La nuit était tout à fait venue, et le coucou de la maison sonnait neuf heures, lorsque Henriette entendit ouvrir la première porte de l’appartement de Geneviève. La pénétration naturelle à son sexe lui fit deviner la personne qui s’approchait, et elle courut à sa rencontre dans la grande salle vide qui servait d’antichambre à l’atelier de la fleuriste.

Le lecteur n’est sans doute pas moins pénétrant qu’Henriette, et comprend fort bien qu’André, n’ayant pas vu Geneviève de la journée, et rôdant depuis deux heures sous sa fenêtre sans qu’elle s’en aperçût, ne pouvait se décider à retourner chez lui sans avoir au moins échangé un mot avec elle. Quoique l’heure fût indue pour se présenter chez une grisette sage, il monta, et il s’approchait presque aussi tremblant que le jour où il avait frappé pour la première fois à sa porte.

Il fut contrarié de rencontrer Henriette ; mais il espéra qu’elle se retirerait, et il la saluait en silence, lorsqu’elle le prit presque au collet, et, l’entraînant au bout de la chambre, « Il faut que je vous parle, monsieur André, dit-elle vivement ; asseyons-nous. »

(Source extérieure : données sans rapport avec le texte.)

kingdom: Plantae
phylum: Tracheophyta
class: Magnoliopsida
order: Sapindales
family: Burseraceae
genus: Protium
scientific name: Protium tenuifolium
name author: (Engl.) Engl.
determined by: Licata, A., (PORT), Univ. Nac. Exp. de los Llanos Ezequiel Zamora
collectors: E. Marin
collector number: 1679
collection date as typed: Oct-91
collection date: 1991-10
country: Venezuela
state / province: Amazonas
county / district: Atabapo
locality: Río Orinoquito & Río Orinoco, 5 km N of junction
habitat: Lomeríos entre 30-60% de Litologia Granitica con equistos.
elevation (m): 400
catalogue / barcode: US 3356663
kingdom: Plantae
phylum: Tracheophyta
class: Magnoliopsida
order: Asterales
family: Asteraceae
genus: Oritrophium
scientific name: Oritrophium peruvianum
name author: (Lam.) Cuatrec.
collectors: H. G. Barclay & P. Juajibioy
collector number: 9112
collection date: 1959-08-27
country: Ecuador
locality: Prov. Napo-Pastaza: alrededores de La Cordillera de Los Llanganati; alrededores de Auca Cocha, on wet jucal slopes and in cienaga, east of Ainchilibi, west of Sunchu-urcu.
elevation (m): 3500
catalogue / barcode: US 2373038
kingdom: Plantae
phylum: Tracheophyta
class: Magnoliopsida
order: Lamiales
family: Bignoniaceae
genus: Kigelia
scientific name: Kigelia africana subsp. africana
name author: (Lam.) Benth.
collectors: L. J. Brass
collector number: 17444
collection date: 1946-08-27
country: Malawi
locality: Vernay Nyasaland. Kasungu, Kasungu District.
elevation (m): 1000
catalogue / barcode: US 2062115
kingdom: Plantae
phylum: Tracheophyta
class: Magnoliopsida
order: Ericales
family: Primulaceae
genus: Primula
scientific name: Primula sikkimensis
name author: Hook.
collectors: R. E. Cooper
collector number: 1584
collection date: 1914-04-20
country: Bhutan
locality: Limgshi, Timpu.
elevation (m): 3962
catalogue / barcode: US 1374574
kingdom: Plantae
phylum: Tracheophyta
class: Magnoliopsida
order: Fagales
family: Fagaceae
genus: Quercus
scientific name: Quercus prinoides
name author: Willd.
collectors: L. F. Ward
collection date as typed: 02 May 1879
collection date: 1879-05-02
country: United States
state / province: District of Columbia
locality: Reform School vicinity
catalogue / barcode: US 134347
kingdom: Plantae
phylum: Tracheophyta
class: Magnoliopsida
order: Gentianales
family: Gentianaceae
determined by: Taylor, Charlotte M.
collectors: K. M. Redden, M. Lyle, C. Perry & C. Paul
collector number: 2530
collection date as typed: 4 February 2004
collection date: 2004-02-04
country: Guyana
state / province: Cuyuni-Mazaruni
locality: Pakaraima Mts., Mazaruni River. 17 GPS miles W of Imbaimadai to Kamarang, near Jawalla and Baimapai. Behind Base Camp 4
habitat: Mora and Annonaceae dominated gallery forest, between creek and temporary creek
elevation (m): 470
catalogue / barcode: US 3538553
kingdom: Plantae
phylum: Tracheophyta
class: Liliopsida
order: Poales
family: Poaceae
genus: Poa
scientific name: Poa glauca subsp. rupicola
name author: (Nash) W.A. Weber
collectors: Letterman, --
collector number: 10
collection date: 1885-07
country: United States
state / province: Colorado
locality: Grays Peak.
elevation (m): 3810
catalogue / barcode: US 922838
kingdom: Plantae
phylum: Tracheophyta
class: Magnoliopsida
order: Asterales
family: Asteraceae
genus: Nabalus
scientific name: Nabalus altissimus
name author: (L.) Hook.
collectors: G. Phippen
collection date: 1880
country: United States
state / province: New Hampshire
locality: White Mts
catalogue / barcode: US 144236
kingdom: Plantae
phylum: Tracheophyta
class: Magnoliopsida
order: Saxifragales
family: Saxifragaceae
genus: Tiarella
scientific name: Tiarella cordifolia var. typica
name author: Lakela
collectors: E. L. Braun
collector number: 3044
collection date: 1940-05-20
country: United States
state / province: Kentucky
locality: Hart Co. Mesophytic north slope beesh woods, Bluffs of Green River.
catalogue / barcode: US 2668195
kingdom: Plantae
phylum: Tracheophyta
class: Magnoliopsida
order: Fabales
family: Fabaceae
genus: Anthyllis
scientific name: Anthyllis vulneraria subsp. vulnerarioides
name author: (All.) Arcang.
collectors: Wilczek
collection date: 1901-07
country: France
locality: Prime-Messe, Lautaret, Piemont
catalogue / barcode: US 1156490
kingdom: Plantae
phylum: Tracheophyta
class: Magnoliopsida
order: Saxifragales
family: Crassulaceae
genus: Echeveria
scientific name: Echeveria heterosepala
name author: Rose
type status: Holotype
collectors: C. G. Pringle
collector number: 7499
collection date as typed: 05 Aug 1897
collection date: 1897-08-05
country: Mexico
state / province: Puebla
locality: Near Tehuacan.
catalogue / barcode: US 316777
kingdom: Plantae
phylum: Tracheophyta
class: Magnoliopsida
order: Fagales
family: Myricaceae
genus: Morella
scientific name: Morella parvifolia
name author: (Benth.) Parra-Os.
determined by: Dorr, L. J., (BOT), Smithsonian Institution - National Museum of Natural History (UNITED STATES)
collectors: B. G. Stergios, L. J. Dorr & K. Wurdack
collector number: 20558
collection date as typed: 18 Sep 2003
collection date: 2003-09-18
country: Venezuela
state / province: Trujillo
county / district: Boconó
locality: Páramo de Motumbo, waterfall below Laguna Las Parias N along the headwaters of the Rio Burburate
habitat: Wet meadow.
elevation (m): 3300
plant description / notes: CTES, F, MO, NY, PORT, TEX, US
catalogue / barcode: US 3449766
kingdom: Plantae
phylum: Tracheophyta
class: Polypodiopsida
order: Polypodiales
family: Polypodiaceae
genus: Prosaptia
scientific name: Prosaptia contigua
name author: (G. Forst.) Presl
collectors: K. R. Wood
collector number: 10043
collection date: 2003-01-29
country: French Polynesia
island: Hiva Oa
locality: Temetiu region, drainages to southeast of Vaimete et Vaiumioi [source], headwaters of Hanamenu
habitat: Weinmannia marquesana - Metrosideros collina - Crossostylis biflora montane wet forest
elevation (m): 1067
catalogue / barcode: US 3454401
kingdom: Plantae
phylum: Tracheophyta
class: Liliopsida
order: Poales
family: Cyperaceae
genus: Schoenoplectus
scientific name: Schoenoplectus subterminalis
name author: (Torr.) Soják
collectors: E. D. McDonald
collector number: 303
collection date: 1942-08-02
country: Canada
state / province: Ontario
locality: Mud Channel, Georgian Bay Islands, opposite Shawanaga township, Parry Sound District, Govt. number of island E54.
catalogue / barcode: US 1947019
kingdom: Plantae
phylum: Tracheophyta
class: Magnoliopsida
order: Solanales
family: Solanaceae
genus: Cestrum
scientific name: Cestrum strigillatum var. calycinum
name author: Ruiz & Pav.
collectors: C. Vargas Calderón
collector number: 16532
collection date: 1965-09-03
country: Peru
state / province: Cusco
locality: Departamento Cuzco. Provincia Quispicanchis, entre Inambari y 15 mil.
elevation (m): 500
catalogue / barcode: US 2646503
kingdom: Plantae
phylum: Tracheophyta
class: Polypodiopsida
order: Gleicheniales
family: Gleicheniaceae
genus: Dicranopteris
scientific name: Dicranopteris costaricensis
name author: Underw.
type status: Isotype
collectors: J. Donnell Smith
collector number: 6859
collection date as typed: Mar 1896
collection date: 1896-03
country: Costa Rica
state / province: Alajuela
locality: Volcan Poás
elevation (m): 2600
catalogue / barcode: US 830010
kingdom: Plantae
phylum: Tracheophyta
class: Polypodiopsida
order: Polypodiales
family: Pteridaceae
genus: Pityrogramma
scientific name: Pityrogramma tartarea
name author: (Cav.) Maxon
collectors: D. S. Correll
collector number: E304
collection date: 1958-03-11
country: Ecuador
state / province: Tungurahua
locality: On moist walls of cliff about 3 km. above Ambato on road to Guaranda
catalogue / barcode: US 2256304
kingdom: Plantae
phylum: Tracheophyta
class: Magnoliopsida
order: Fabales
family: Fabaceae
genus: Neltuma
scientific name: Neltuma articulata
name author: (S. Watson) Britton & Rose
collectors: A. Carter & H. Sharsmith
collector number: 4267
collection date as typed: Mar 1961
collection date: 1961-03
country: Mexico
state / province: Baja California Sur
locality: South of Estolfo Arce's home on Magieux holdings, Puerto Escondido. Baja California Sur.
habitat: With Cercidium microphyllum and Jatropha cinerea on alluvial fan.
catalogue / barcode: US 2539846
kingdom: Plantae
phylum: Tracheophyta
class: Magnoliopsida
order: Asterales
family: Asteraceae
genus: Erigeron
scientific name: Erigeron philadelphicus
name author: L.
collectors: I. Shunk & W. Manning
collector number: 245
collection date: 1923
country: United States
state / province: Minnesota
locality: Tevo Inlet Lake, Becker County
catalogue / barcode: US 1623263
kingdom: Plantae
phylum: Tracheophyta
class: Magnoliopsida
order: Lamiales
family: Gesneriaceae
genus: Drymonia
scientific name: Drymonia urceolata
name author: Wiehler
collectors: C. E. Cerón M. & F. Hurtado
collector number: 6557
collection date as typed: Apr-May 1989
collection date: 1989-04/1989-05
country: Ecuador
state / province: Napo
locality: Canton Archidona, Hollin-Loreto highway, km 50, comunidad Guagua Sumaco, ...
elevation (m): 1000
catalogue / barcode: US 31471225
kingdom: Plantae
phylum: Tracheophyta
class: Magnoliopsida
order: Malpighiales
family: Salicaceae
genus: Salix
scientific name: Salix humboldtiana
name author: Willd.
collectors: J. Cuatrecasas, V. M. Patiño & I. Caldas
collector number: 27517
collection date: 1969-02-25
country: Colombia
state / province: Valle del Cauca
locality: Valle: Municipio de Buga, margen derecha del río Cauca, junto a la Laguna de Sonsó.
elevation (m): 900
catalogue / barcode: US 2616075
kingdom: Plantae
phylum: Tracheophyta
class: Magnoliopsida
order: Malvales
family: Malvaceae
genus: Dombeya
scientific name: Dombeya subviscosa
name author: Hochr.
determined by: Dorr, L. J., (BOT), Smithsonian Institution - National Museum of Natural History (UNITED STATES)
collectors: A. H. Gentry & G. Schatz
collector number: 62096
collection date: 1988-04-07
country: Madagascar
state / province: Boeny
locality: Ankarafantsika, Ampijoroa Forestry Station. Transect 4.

André céda tout interdit, et Henriette parla ainsi : « D’abord il faut vous dire que Geneviève est malade, bien malade. »

André devint pâle comme la mort.

« Oh ! cependant ne soyez pas effrayé, reprit Henriette, je suis là ; j’aurai soin d’elle ; je ne la quitterai pas d’une minute ; elle ne manquera de rien.

— Je le crois, ma chère demoiselle, dit André, éperdu ; mais ne pourrais-je savoir… quelle est donc sa maladie ? depuis quand ?… Je vais…

— Non pas, non pas, dit Henriette en le retenant ; elle dort dans ce moment-ci, et vous ne la verrez pas avant de m’avoir entendue. Ce sont des choses d’importance que j’ai à vous dire, monsieur André, il faut y faire attention.

— Au nom du ciel ! parlez, mademoiselle, s’écria André.

— Eh bien ! reprit Henriette d’un ton solennel, il faut que vous sachiez que Geneviève est perdue.

— Perdue ! juste ciel ! elle se meurt !… »

André s’était levé brusquement, il retomba anéanti sur sa chaise.

« Non, non, vous vous trompez, dit Henriette en le secouant, elle ne se meurt pas ; c’est sa réputation qui est morte, monsieur, et c’est vous qui l’avez tuée !

— Mademoiselle, dit André vivement, que voulez-vous dire ? Est-ce une méchante plaisanterie ?

— Non, monsieur, répondit Henriette en prenant son air majestueux ; je ne plaisante pas. Vous faites la cour à Geneviève, et elle vous écoute. Ne dites pas non ; tout le monde le sait, et Geneviève en est convenue avec moi aujourd’hui. »

André, confondu, garda le silence.

« Eh bien ! reprit Henriette avec chaleur, croyez-vous ne pas faire tort à une fille en venant tous les jours chez elle, en lui donnant des rendez-vous dans les prés ? Vous droguez jour et nuit autour de sa maison, soit pour entrer, soit pour vous donner l’air d’être reçu à toutes les heures.

— Qui a dit cette impertinence ? s’écria André ; qui a inventé cette fausseté ?

— C’est moi qui ai dit cette impertinence, répondit Henriette intrépidement, et je n’invente aucune fausseté. Je vous ai vu vingt fois traverser le jardin d’en face, et je sais que tous les jours vous passez deux ou trois heures dans la chambre de Geneviève.

— Eh bien ! que vous importe ? s’écria André, chez qui la timidité était souvent vaincue par une humeur irritable. De quel droit vous mêlez-vous de ce qui se passe entre Geneviève et moi ? Êtes-vous la mère ou la tutrice de l’un de nous ?

— Non, dit Henriette en élevant la voix ; mais je suis l’amie de Geneviève, et je vous parle en son nom.